Document images with source code:

***

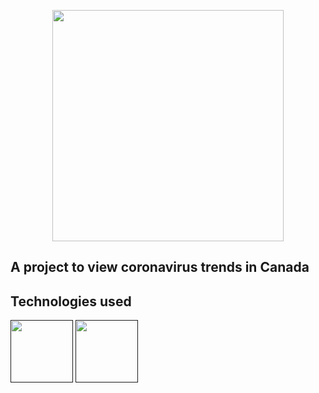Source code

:  <p align="center">
 <img src='/src/assets/illustration.png' width='370'>
 </p>

## A project to view coronavirus trends in Canada

## Technologies used

[<img src='https://img.icons8.com/color/344/javascript.png' height='100'>]() [<img src='https://cdn.iconscout.com/icon/free/png-256/react-3-1175109.png' height='100'>]()
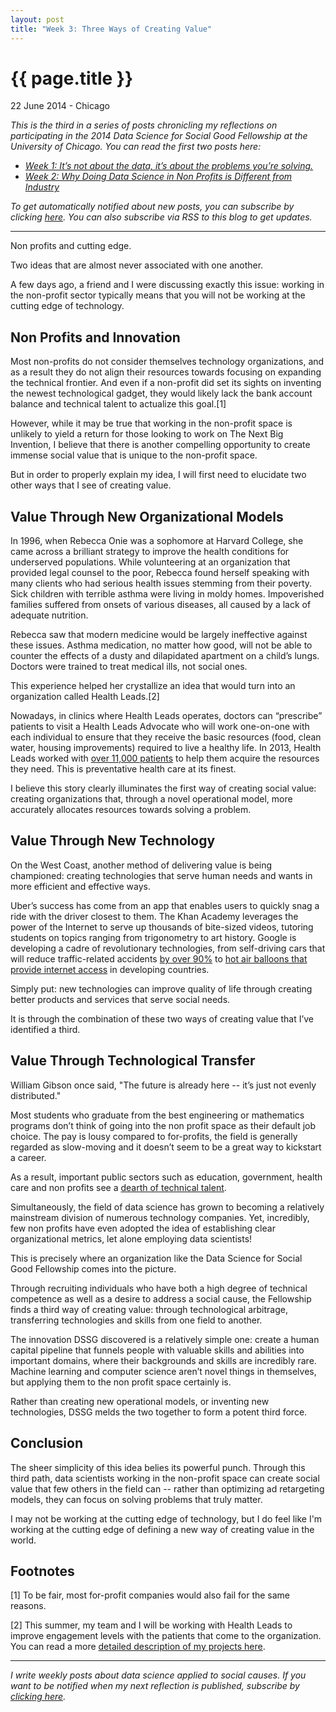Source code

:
 ```yaml
---
layout: post
title: "Week 3: Three Ways of Creating Value"
---
```


{{ page.title }}
================

<p class="meta">22 June 2014 - Chicago</p>

*This is the third in a series of posts chronicling my reflections on participating in the 2014 Data Science for Social Good Fellowship at the University of Chicago.*
*You can read the first two posts here:*

- [*Week 1: It’s not about the data, it’s about the problems you’re solving.*](http://www.carlshan.com/2014/06/08/dssg-week1.html)
- [*Week 2: Why Doing Data Science in Non Profits is Different from Industry*](http://www.carlshan.com/2014/06/15/dssg-week2.html)

*To get automatically notified about new posts, you can subscribe by clicking [here](https://carlshan.wufoo.com/forms/join-other-readers/). You can also subscribe via RSS to this blog to get updates.*

-------

Non profits and cutting edge. 

Two ideas that are almost never associated with one another.

A few days ago, a friend and I were discussing exactly this issue: working in the non-profit sector typically means that you will not be working at the cutting edge of technology. 
## Non Profits and Innovation

Most non-profits do not consider themselves technology organizations, and as a result they do not align their resources towards focusing on expanding the technical frontier. And even if a non-profit did set its sights on inventing the newest technological gadget, they would likely lack the bank account balance and technical talent to actualize this goal.[1]

However, while it may be true that working in the non-profit space is unlikely to yield a return for those looking to work on The Next Big Invention, I believe that there is another compelling opportunity to create immense social value that is unique to the non-profit space.

But in order to properly explain my idea, I will first need to elucidate two other ways that I see of creating value. 

## Value Through New Organizational Models

In 1996, when Rebecca Onie was a sophomore at Harvard College, she came across a brilliant strategy to improve the health conditions for underserved populations. While volunteering at an organization that provided legal counsel to the poor, Rebecca found herself speaking with many clients who had serious health issues stemming from their poverty. Sick children with terrible asthma were living in moldy homes. Impoverished families suffered from onsets of various diseases, all caused by a lack of adequate nutrition.

Rebecca saw that modern medicine would be largely ineffective against these issues. Asthma medication, no matter how good, will not be able to counter the effects of a dusty and dilapidated apartment on a child’s lungs. Doctors were trained to treat medical ills, not social ones. 

This experience helped her crystallize an idea that would turn into an organization called Health Leads.[2]

Nowadays, in clinics where Health Leads operates, doctors can “prescribe” patients to visit a Health Leads Advocate who will work one-on-one with each individual to ensure that they receive the basic resources (food, clean water, housing improvements) required to live a healthy life. In 2013, Health Leads worked with [over 11,000 patients](https://healthleadsusa.org/what-we-do/strategy-impact/) to help them acquire the resources they need. This is preventative health care at its finest.

I believe this story clearly illuminates the first way of creating social value: creating organizations that, through a novel operational model, more accurately allocates resources towards solving a problem. 

## Value Through New Technology

On the West Coast, another method of delivering value is being championed: creating technologies that serve human needs and wants in more efficient and effective ways.

Uber’s success has come from an app that enables users to quickly snag a ride with the driver closest to them. The Khan Academy leverages the power of the Internet to serve up thousands of bite-sized videos, tutoring students on topics ranging from trigonometry to art history. Google is developing a cadre of revolutionary technologies, from self-driving cars that will reduce traffic-related accidents [by over 90%](http://www.computerworld.com/s/article/9243518/Self_driving_cars_could_save_more_than_21_700_lives_450B_a_year) to [hot air balloons that provide internet access](http://www.google.com/loon/) in developing countries.

Simply put: new technologies can improve quality of life through creating better products and services that serve social needs.

It is through the combination of these two ways of creating value that I’ve identified a third.

## Value Through Technological Transfer

William Gibson once said, "The future is already here -- it’s just not evenly distributed."

Most students who graduate from the best engineering or mathematics programs don’t think of going into the non profit space as their default job choice. The pay is lousy compared to for-profits, the field is generally regarded as slow-moving and it doesn’t seem to be a great way to kickstart a career.

As a result, important public sectors such as education, government, health care and non profits see a [dearth of technical talent](http://www.fordfoundation.org/pdfs/news/afutureoffailure.pdf).

Simultaneously, the field of data science has grown to becoming a relatively mainstream division of numerous technology companies. Yet, incredibly, few non profits have even adopted the idea of establishing clear organizational metrics, let alone employing data scientists!

This is precisely where an organization like the Data Science for Social Good Fellowship comes into the picture.

Through recruiting individuals who have both a high degree of technical competence as well as a desire to address a social cause, the Fellowship finds a third way of creating value: through technological arbitrage, transferring technologies and skills from one field to another. 

The innovation DSSG discovered is a relatively simple one: create a human capital pipeline that funnels people with valuable skills and abilities into important domains, where their backgrounds and skills are incredibly rare. Machine learning and computer science aren’t novel things in themselves, but applying them to the non profit space certainly is. 

Rather than creating new operational models, or inventing new technologies, DSSG melds the two together to form a potent third force.

## Conclusion

The sheer simplicity of this idea belies its powerful punch. Through this third path, data scientists working in the non-profit space can create social value that few others in the field can -- rather than optimizing ad retargeting models, they can focus on solving problems that truly matter.

I may not be working at the cutting edge of technology, but I do feel like I'm working at the cutting edge of defining a new way of creating value in the world.

## Footnotes
[1] To be fair, most for-profit companies would also fail for the same reasons.

[2] This summer, my team and I will be working with Health Leads to improve engagement levels with the patients that come to the organization. You can read a more [detailed description of my projects here](http://dssg.io/projects/).

----

*I write weekly posts about data science applied to social causes. If you want to be notified when my next reflection is published, subscribe by [clicking here](https://carlshan.wufoo.com/forms/join-other-readers/).*
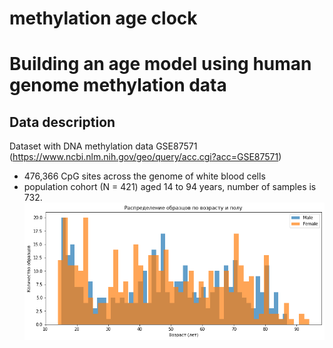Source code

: # methylation age clock
# Building an age model using human genome methylation data

## Data description
Dataset with DNA methylation data GSE87571 (https://www.ncbi.nlm.nih.gov/geo/query/acc.cgi?acc=GSE87571)
* 476,366 CpG sites across the genome of white blood cells 
* population cohort (N = 421) aged 14 to 94 years, number of samples is 732.
![Dataset sex-age distribution:](https://github.com/NikitiusIvanov/methylation_age_clock/blob/main/sex_age_distribution.png)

***

YOUR OBJECTIVE »
Could you set down the records above word for word, without any of the pictures?

PROBLEM SOLUTION »
Source code

:  <p align="center">
 <img src='/src/assets/illustration.png' width='370'>
 </p>

## A project to view coronavirus trends in Canada

## Technologies used

[<img src='https://img.icons8.com/color/344/javascript.png' height='100'>]() [<img src='https://cdn.iconscout.com/icon/free/png-256/react-3-1175109.png' height='100'>]()
Source code

:
 ```yaml
---
layout: post
title: "Week 3: Three Ways of Creating Value"
---
```


{{ page.title }}
================

<p class="meta">22 June 2014 - Chicago</p>

*This is the third in a series of posts chronicling my reflections on participating in the 2014 Data Science for Social Good Fellowship at the University of Chicago.*
*You can read the first two posts here:*

- [*Week 1: It’s not about the data, it’s about the problems you’re solving.*](http://www.carlshan.com/2014/06/08/dssg-week1.html)
- [*Week 2: Why Doing Data Science in Non Profits is Different from Industry*](http://www.carlshan.com/2014/06/15/dssg-week2.html)

*To get automatically notified about new posts, you can subscribe by clicking [here](https://carlshan.wufoo.com/forms/join-other-readers/). You can also subscribe via RSS to this blog to get updates.*

-------

Non profits and cutting edge. 

Two ideas that are almost never associated with one another.

A few days ago, a friend and I were discussing exactly this issue: working in the non-profit sector typically means that you will not be working at the cutting edge of technology. 
## Non Profits and Innovation

Most non-profits do not consider themselves technology organizations, and as a result they do not align their resources towards focusing on expanding the technical frontier. And even if a non-profit did set its sights on inventing the newest technological gadget, they would likely lack the bank account balance and technical talent to actualize this goal.[1]

However, while it may be true that working in the non-profit space is unlikely to yield a return for those looking to work on The Next Big Invention, I believe that there is another compelling opportunity to create immense social value that is unique to the non-profit space.

But in order to properly explain my idea, I will first need to elucidate two other ways that I see of creating value. 

## Value Through New Organizational Models

In 1996, when Rebecca Onie was a sophomore at Harvard College, she came across a brilliant strategy to improve the health conditions for underserved populations. While volunteering at an organization that provided legal counsel to the poor, Rebecca found herself speaking with many clients who had serious health issues stemming from their poverty. Sick children with terrible asthma were living in moldy homes. Impoverished families suffered from onsets of various diseases, all caused by a lack of adequate nutrition.

Rebecca saw that modern medicine would be largely ineffective against these issues. Asthma medication, no matter how good, will not be able to counter the effects of a dusty and dilapidated apartment on a child’s lungs. Doctors were trained to treat medical ills, not social ones. 

This experience helped her crystallize an idea that would turn into an organization called Health Leads.[2]

Nowadays, in clinics where Health Leads operates, doctors can “prescribe” patients to visit a Health Leads Advocate who will work one-on-one with each individual to ensure that they receive the basic resources (food, clean water, housing improvements) required to live a healthy life. In 2013, Health Leads worked with [over 11,000 patients](https://healthleadsusa.org/what-we-do/strategy-impact/) to help them acquire the resources they need. This is preventative health care at its finest.

I believe this story clearly illuminates the first way of creating social value: creating organizations that, through a novel operational model, more accurately allocates resources towards solving a problem. 

## Value Through New Technology

On the West Coast, another method of delivering value is being championed: creating technologies that serve human needs and wants in more efficient and effective ways.

Uber’s success has come from an app that enables users to quickly snag a ride with the driver closest to them. The Khan Academy leverages the power of the Internet to serve up thousands of bite-sized videos, tutoring students on topics ranging from trigonometry to art history. Google is developing a cadre of revolutionary technologies, from self-driving cars that will reduce traffic-related accidents [by over 90%](http://www.computerworld.com/s/article/9243518/Self_driving_cars_could_save_more_than_21_700_lives_450B_a_year) to [hot air balloons that provide internet access](http://www.google.com/loon/) in developing countries.

Simply put: new technologies can improve quality of life through creating better products and services that serve social needs.

It is through the combination of these two ways of creating value that I’ve identified a third.

## Value Through Technological Transfer

William Gibson once said, "The future is already here -- it’s just not evenly distributed."

Most students who graduate from the best engineering or mathematics programs don’t think of going into the non profit space as their default job choice. The pay is lousy compared to for-profits, the field is generally regarded as slow-moving and it doesn’t seem to be a great way to kickstart a career.

As a result, important public sectors such as education, government, health care and non profits see a [dearth of technical talent](http://www.fordfoundation.org/pdfs/news/afutureoffailure.pdf).

Simultaneously, the field of data science has grown to becoming a relatively mainstream division of numerous technology companies. Yet, incredibly, few non profits have even adopted the idea of establishing clear organizational metrics, let alone employing data scientists!

This is precisely where an organization like the Data Science for Social Good Fellowship comes into the picture.

Through recruiting individuals who have both a high degree of technical competence as well as a desire to address a social cause, the Fellowship finds a third way of creating value: through technological arbitrage, transferring technologies and skills from one field to another. 

The innovation DSSG discovered is a relatively simple one: create a human capital pipeline that funnels people with valuable skills and abilities into important domains, where their backgrounds and skills are incredibly rare. Machine learning and computer science aren’t novel things in themselves, but applying them to the non profit space certainly is. 

Rather than creating new operational models, or inventing new technologies, DSSG melds the two together to form a potent third force.

## Conclusion

The sheer simplicity of this idea belies its powerful punch. Through this third path, data scientists working in the non-profit space can create social value that few others in the field can -- rather than optimizing ad retargeting models, they can focus on solving problems that truly matter.

I may not be working at the cutting edge of technology, but I do feel like I'm working at the cutting edge of defining a new way of creating value in the world.

## Footnotes
[1] To be fair, most for-profit companies would also fail for the same reasons.

[2] This summer, my team and I will be working with Health Leads to improve engagement levels with the patients that come to the organization. You can read a more [detailed description of my projects here](http://dssg.io/projects/).

----

*I write weekly posts about data science applied to social causes. If you want to be notified when my next reflection is published, subscribe by [clicking here](https://carlshan.wufoo.com/forms/join-other-readers/).*
Source code

: # methylation age clock
# Building an age model using human genome methylation data

## Data description
Dataset with DNA methylation data GSE87571 (https://www.ncbi.nlm.nih.gov/geo/query/acc.cgi?acc=GSE87571)
* 476,366 CpG sites across the genome of white blood cells 
* population cohort (N = 421) aged 14 to 94 years, number of samples is 732.
![Dataset sex-age distribution:](https://github.com/NikitiusIvanov/methylation_age_clock/blob/main/sex_age_distribution.png)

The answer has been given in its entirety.